As you have moved into the origins of the gospels, accepting your accounts of how they came to be written as they were, do these books still constitute our main source of our knowledge of who Jesus really was, how he spoke and how he related to his contemporaries, indeed our main reason for calling him great? After explaining how Mark's gospel served the synagogue, will you dwell on his choice of the taxpayer Matthew as his disciple, on his placing of children in his scheme of things, indeed his whole view of life?

I shall look forward to this part of your articles.

Answer

Dear Don,

Thank you for your letter. The series I have developed through this column is meant to give each reader an introductory knowledge of each of the books in the Bible, in a kind of sweeping overview. The questions you raise are good ones but they do not fit the scope of this present series.

I have referenced in the column on Mark, one of the roles that the story of the calling of Matthew from the receipt of customs plays as a Yom Kippur story in which Jesus enters a place of ultimate uncleanness, namely that of a Jew in the employ of Gentiles dedicated to the impoverishment of the chosen people. From that context of uncleanness Jesus calls and transforms the offending Jew Levi Matthew restoring him to ritual purity. Making clean that which is unclean is a Yom Kippur theme.

The gospels do remain our primary sources for knowledge of Jesus. It is not, however, that we go to the gospels to obtain literal knowledge. The gospels are not based on photographs that capture Jesus literally at any moment in his life nor are they based on tape recordings of what he actually said.
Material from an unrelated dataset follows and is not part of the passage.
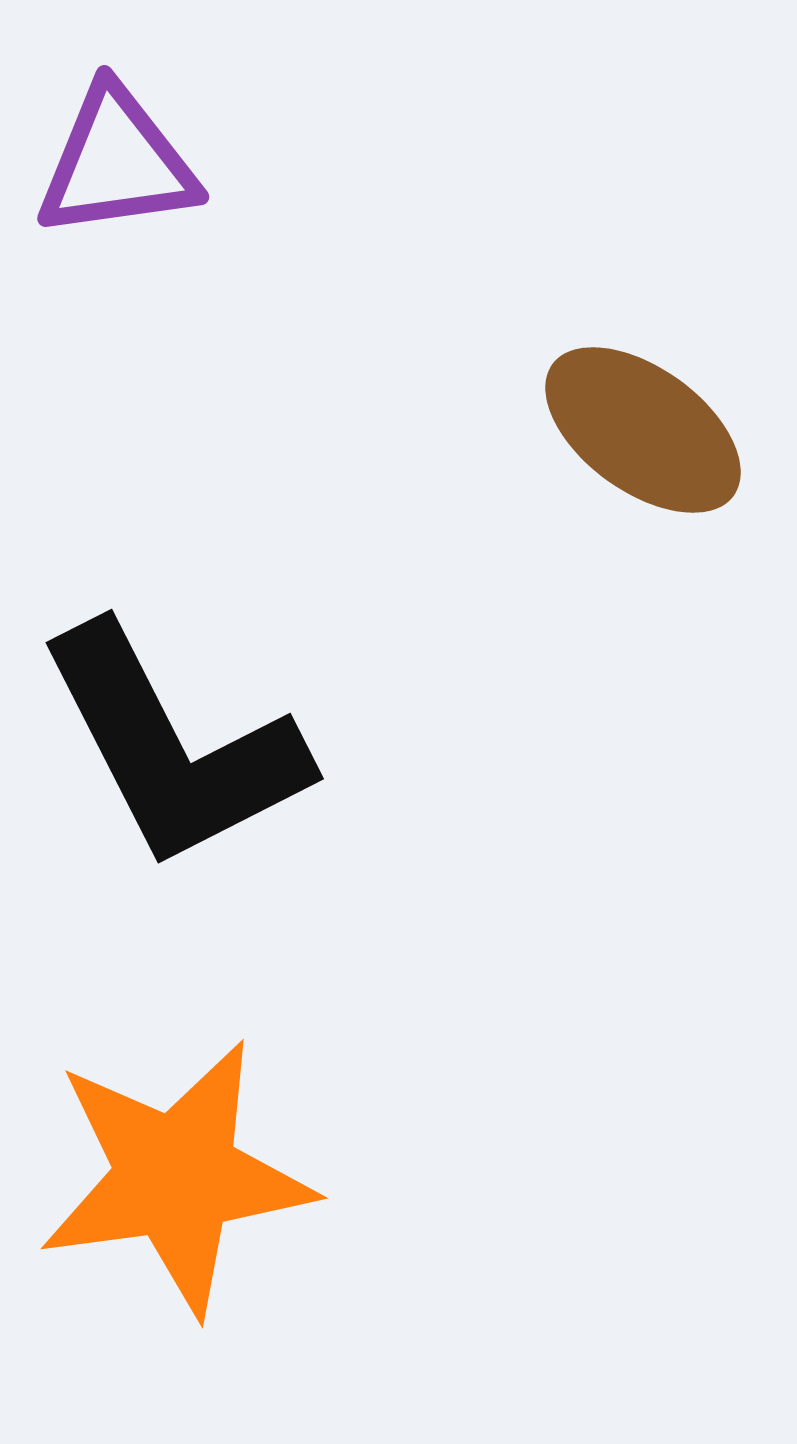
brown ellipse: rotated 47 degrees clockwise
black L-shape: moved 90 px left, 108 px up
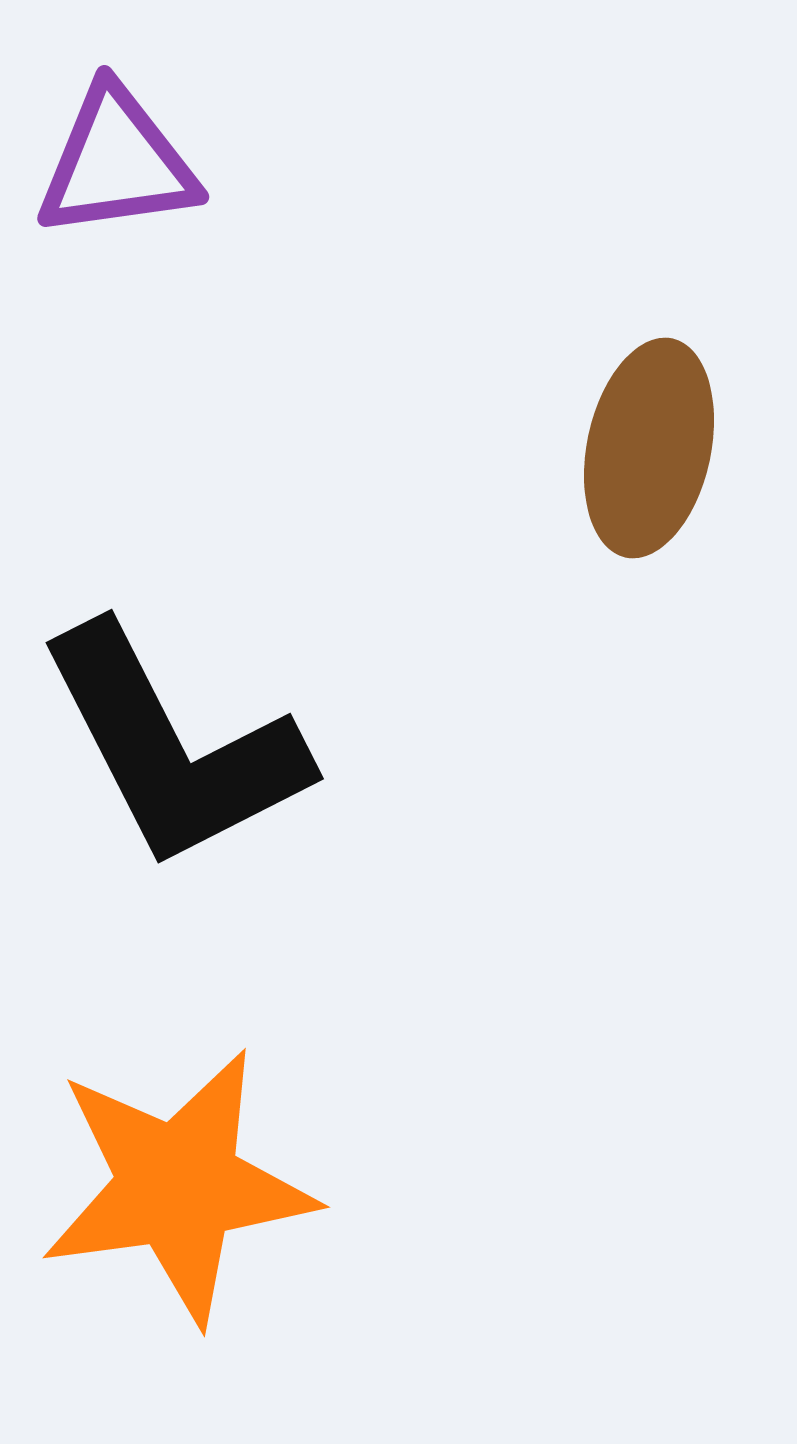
brown ellipse: moved 6 px right, 18 px down; rotated 66 degrees clockwise
orange star: moved 2 px right, 9 px down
We need to remember that the gospels are the product of the second and, even in John's case, the third generations of Christians. The authors are not eye witnesses. The gospels are written 40–70 years after the crucifixion and in a language, Greek, that neither Jesus nor his disciples spoke. They are much more like portraits painted by a Jewish artist attempting to interpret a life–giving experience. The leaders of the Jesus Seminar, chaired by Robert Funk and Roy Hoover, have written a book entitled, The Five Gospels in which they sought to determine the historicity of each saying attributed to Jesus. Their conclusion was that less than 20% of the words attributed to him were actually close to having been articulated by the Jesus of history. Many of the deeds attributed to Jesus fall into the same category. I think of the Palm Sunday procession and the cleansing of the Temple. Both stories seem designed to link Jesus with the messianic projections of the prophet Zechariah, which are written in chapters 9 through 14 of his book.

What you are requesting would be a massive undertaking. The closest I have come to that is my book, Jesus for the Non-Religious that I happily commend to you. It will not answer all of the questions you raise, but it will address most of them.